Как бы там ни было, ему необходимо такое лекарство, как солнце. Известив своих верных морских волков Раймона и Бернара, он отправляется в Канны; один только вид «Милого друга-II» утешил его. Эта обычная в общем-то яхта казалась ему самой красивой из всей каннской флотилии. Вот какие исполненные лиризма строки посвящены этой «большой белой птице»: «Ее паруса из тонкого нового полотна бросали под августовским солнцем огненные блики на воду; они были похожи на серебряные шелковистые крылья, распустившиеся в бездонной голубизне неба. Три ее фока улетают вперед – легкие треугольники, округляющие дыхание ветра; главный фок, упругий и огромный, проколот гигантской иглой мачты, возвышающейся на восемнадцать метров над палубой, а грудь выдается вперед.

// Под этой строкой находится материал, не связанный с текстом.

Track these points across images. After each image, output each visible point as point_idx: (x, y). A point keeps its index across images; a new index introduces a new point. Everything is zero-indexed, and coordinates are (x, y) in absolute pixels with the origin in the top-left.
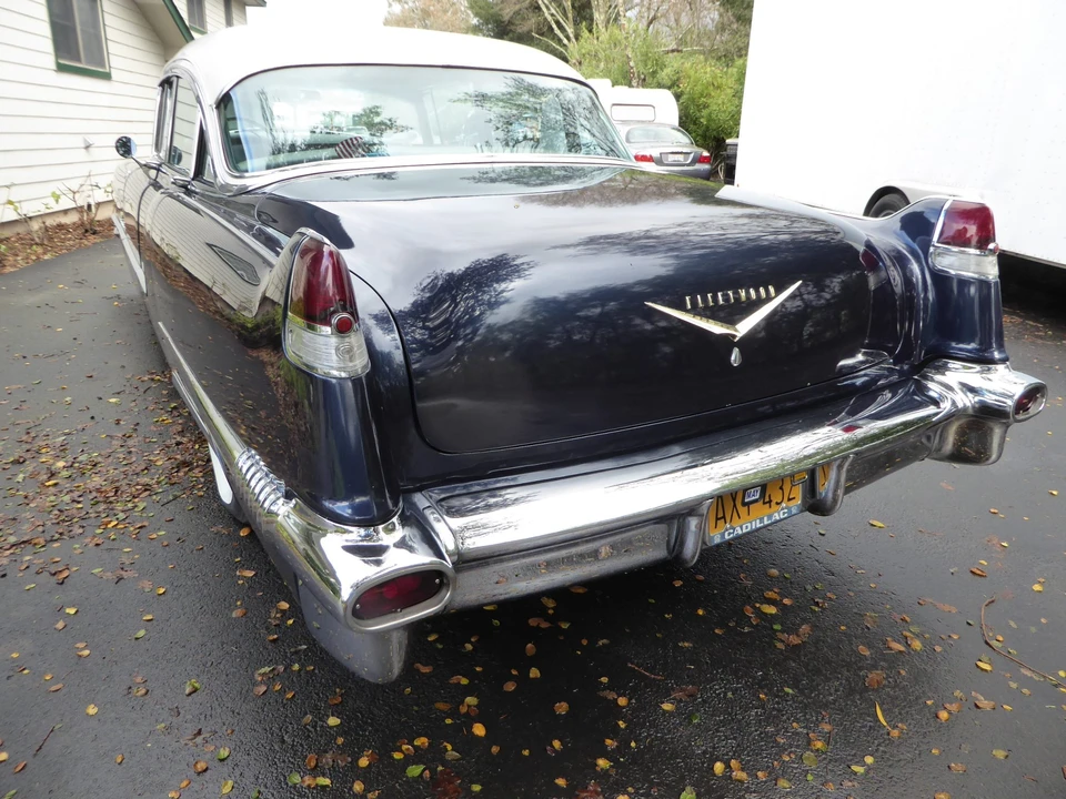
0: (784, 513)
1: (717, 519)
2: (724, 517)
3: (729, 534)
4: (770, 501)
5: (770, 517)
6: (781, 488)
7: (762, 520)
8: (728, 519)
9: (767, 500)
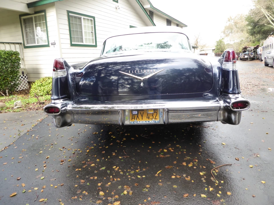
0: (153, 122)
1: (132, 118)
2: (134, 118)
3: (136, 122)
4: (149, 118)
5: (149, 121)
6: (153, 115)
7: (146, 122)
8: (136, 119)
9: (148, 117)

Позади всех, словно спящий, последний парус – бизань». Он проводит на ее борту целые дни, бережно проводя ее по волнам; держит курс то в Сен-Рафаэль, где живет его отец, то в Ниццу, где на вилле, возвышающейся над бухтой Ангелов, живет мать с невесткой и внучкой. Несмотря на приглушенную озлобленность, царившую между Лорой, которая становилась все более деспотичной, и вдовой Эрве Марией-Терезой, которая не терпела пренебрежительного к себе отношения, Ги испытывал новое для себя наслаждение от игр с ласковой, смеющейся племяшкой Симоной. Думал ли он при взгляде на нее о троих своих внебрачных детях, которых Жозефина Литцельман воспитывала одна? Во всяком случае, он не испытывал угрызений совести – ведь он же поддерживал финансово эту уже более ничего не значившую для него женщину.

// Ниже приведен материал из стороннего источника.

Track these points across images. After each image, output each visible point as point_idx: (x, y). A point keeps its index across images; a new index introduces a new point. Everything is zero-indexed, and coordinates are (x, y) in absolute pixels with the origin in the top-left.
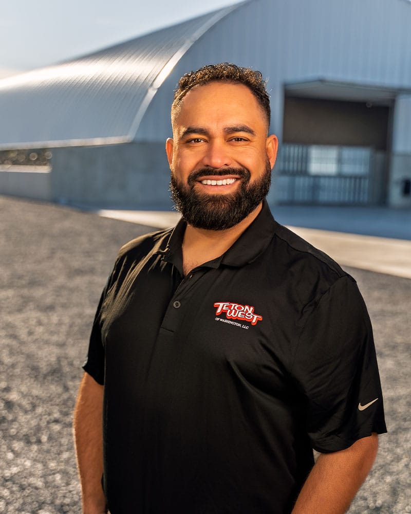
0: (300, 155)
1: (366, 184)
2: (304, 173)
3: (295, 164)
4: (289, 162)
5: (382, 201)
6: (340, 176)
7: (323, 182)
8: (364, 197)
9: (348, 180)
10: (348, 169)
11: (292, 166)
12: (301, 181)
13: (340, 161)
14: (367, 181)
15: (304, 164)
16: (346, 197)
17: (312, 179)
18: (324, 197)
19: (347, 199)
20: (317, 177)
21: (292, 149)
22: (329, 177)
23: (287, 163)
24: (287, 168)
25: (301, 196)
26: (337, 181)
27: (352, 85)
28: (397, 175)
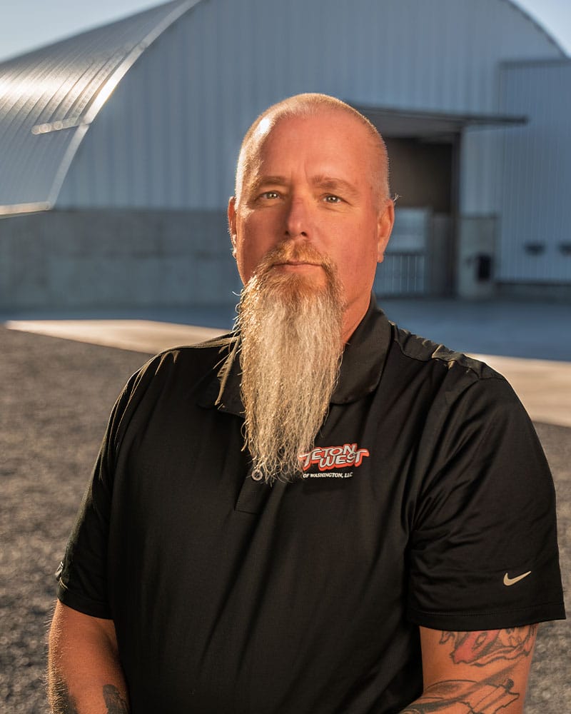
5: (447, 291)
8: (419, 285)
14: (423, 260)
28: (468, 249)
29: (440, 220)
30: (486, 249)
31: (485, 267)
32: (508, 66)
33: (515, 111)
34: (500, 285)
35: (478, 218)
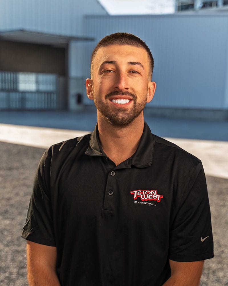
0: (12, 78)
1: (54, 97)
2: (15, 90)
3: (10, 84)
4: (5, 83)
5: (65, 107)
6: (38, 92)
7: (28, 96)
8: (54, 105)
9: (43, 94)
10: (43, 88)
11: (7, 86)
12: (14, 96)
13: (37, 82)
14: (55, 95)
15: (15, 85)
16: (43, 105)
17: (20, 94)
18: (29, 105)
19: (43, 106)
20: (24, 93)
21: (6, 75)
22: (31, 92)
23: (4, 84)
24: (4, 87)
25: (15, 105)
26: (37, 95)
27: (41, 34)
28: (73, 91)
29: (62, 79)
30: (80, 91)
31: (79, 98)
32: (87, 17)
33: (90, 35)
34: (86, 106)
35: (77, 79)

В сентябре и дни становятся все короче, и солнце светит все бледнее; так что, если хочешь погреть свои кости, отправляйся на юг. И вот Мопассан, сопровождаемый верным Франсуа Тассаром, садится на трансатлантический пароход «Герцог Браганский» (внося в каюту 12 сундуков, 8 чемоданов, 6 «совершенно необходимых» мешков, 18 всяческих пакетов – общим числом 44 места багажа!) и плывет опять в Африку. Но – не возраст ли тому виною? – он более не в силах выносить грязь харчевен, вонь кухонь и сутолоку толпы. Ни «фантастическое» представление, устраиваемое в его честь, ни танцы живота, исполняемые для него местными красавицами, ни красочное зрелище еврейской свадьбы, ни дефиле задумчивых верблюдов не могли примирить его со страною, первобытную прелесть которой он некогда воспел. Не песок ли пустыни, от которого непрестанно слезились глаза, был тому виною? Ему казалось, будто под веками у него катались горошинки перца. Он проводит несколько дней в Алжире, в Константине, в Оране, в Тлемсене и, разочарованный и изнуренный, мечтает только об одном: вернуться во Францию!